------ THE DATA ------

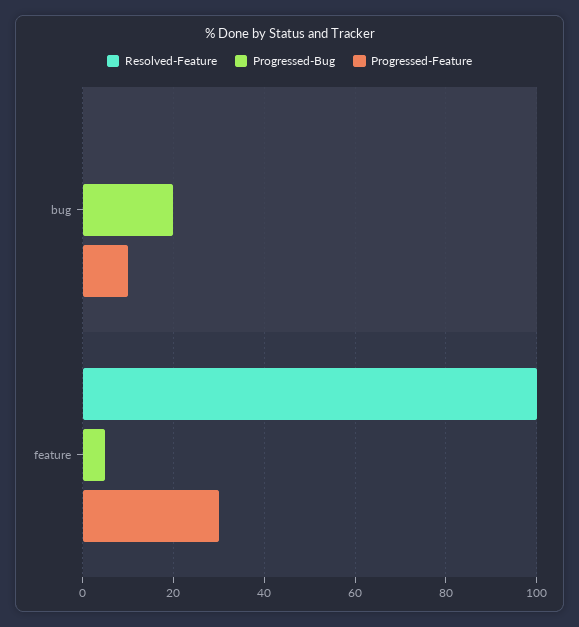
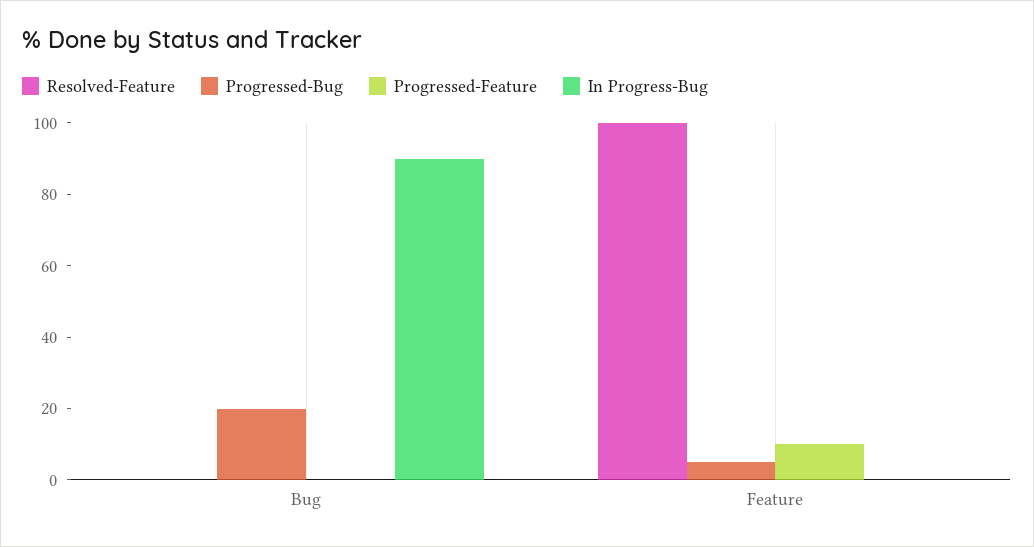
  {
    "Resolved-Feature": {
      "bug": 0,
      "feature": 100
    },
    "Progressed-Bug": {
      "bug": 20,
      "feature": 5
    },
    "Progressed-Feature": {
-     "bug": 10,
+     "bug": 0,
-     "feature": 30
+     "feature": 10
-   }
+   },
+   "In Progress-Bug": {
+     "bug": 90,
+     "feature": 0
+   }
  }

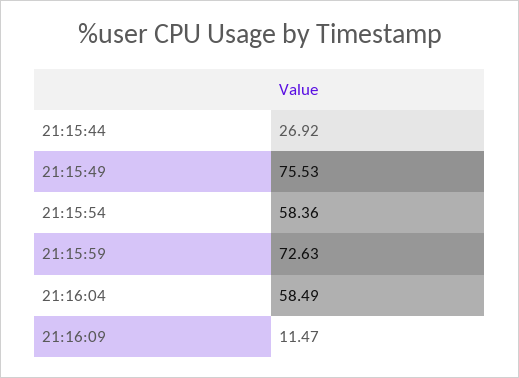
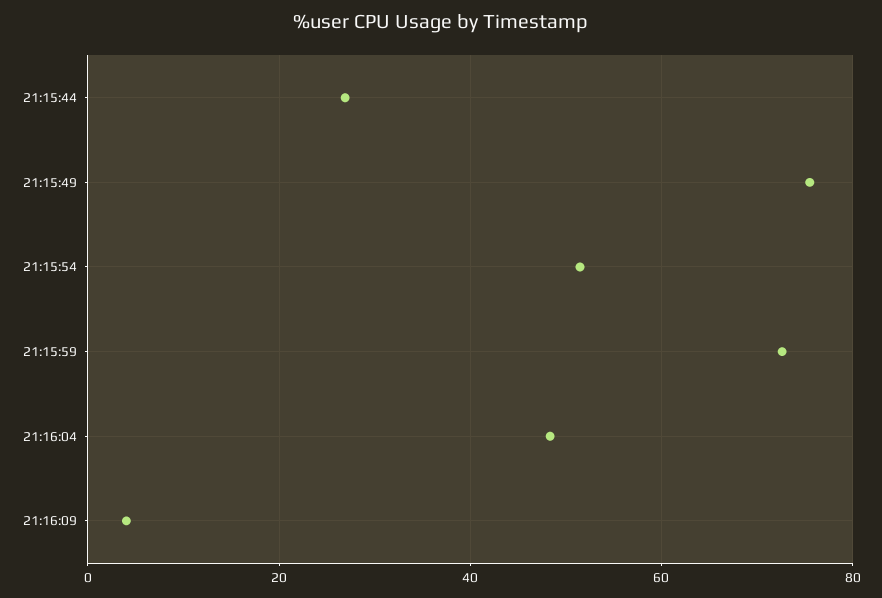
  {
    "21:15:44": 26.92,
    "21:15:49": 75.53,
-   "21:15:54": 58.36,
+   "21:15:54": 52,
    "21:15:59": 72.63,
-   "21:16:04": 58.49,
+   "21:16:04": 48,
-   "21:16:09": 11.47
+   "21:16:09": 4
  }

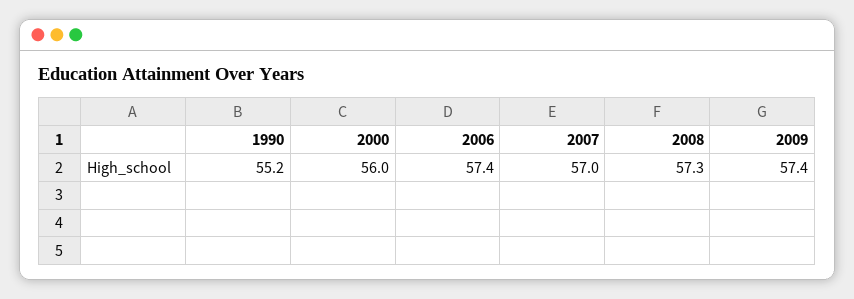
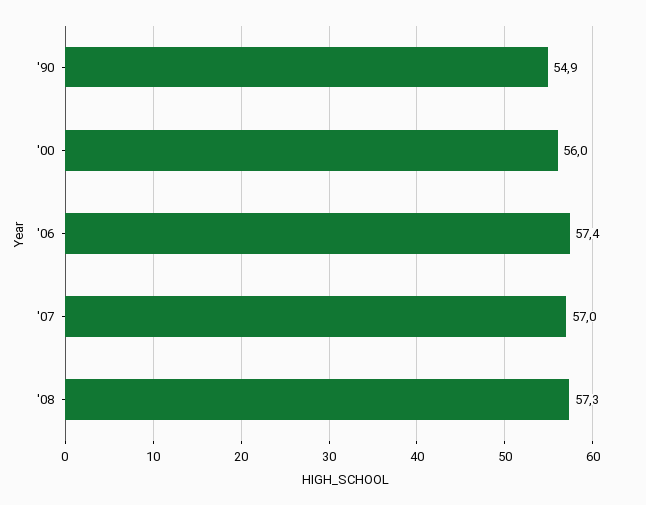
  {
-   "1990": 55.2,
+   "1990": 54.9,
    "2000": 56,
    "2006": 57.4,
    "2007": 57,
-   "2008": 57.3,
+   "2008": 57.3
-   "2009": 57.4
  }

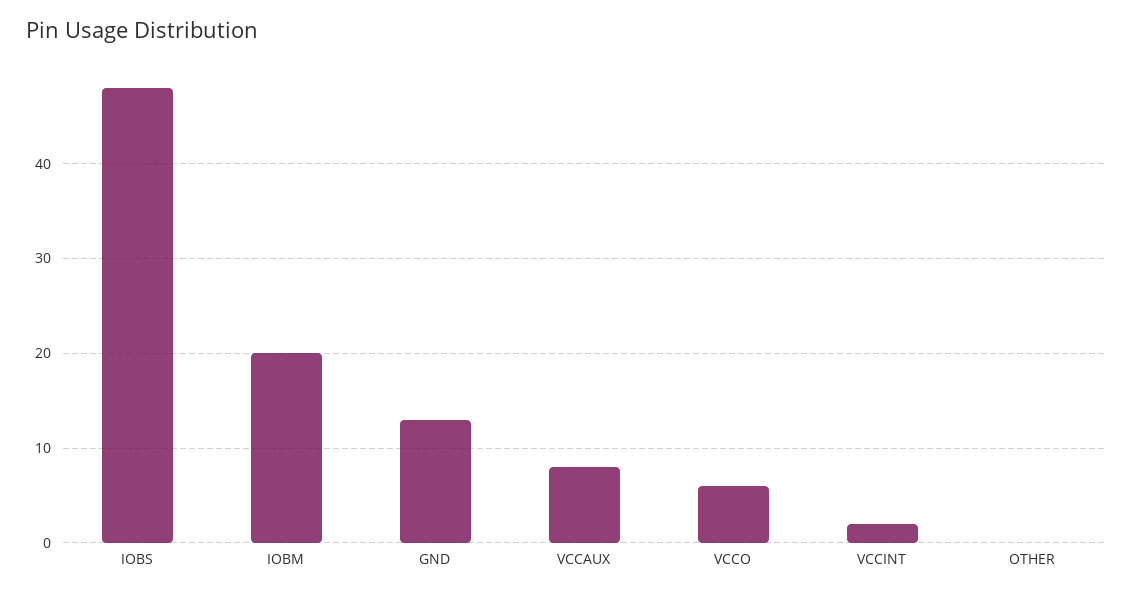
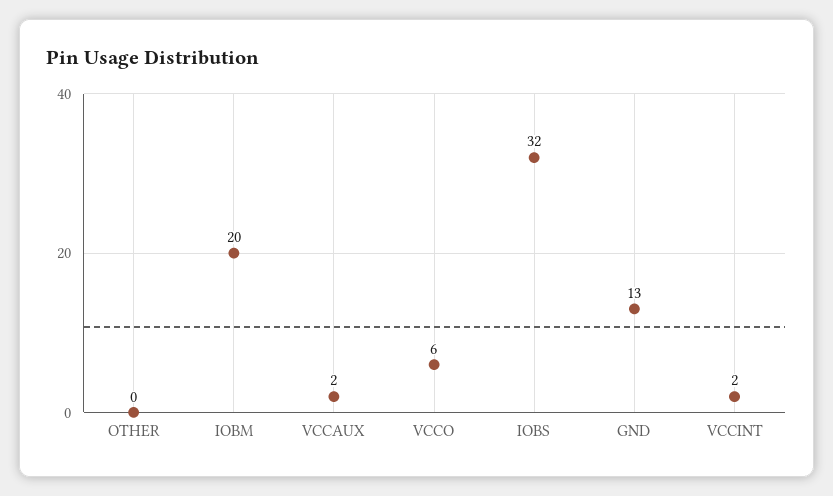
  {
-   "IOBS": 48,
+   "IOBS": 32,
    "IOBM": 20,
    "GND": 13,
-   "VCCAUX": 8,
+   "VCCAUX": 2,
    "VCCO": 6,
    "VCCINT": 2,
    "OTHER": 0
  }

------

YOUR INSTRUCTIONS: Each entry above should be given again exactly, with its pictures omitted.

WORKED SOLUTION:
  {
    "Resolved-Feature": {
      "bug": 0,
      "feature": 100
    },
    "Progressed-Bug": {
      "bug": 20,
      "feature": 5
    },
    "Progressed-Feature": {
-     "bug": 10,
+     "bug": 0,
-     "feature": 30
+     "feature": 10
-   }
+   },
+   "In Progress-Bug": {
+     "bug": 90,
+     "feature": 0
+   }
  }

  {
    "21:15:44": 26.92,
    "21:15:49": 75.53,
-   "21:15:54": 58.36,
+   "21:15:54": 52,
    "21:15:59": 72.63,
-   "21:16:04": 58.49,
+   "21:16:04": 48,
-   "21:16:09": 11.47
+   "21:16:09": 4
  }

  {
-   "1990": 55.2,
+   "1990": 54.9,
    "2000": 56,
    "2006": 57.4,
    "2007": 57,
-   "2008": 57.3,
+   "2008": 57.3
-   "2009": 57.4
  }

  {
-   "IOBS": 48,
+   "IOBS": 32,
    "IOBM": 20,
    "GND": 13,
-   "VCCAUX": 8,
+   "VCCAUX": 2,
    "VCCO": 6,
    "VCCINT": 2,
    "OTHER": 0
  }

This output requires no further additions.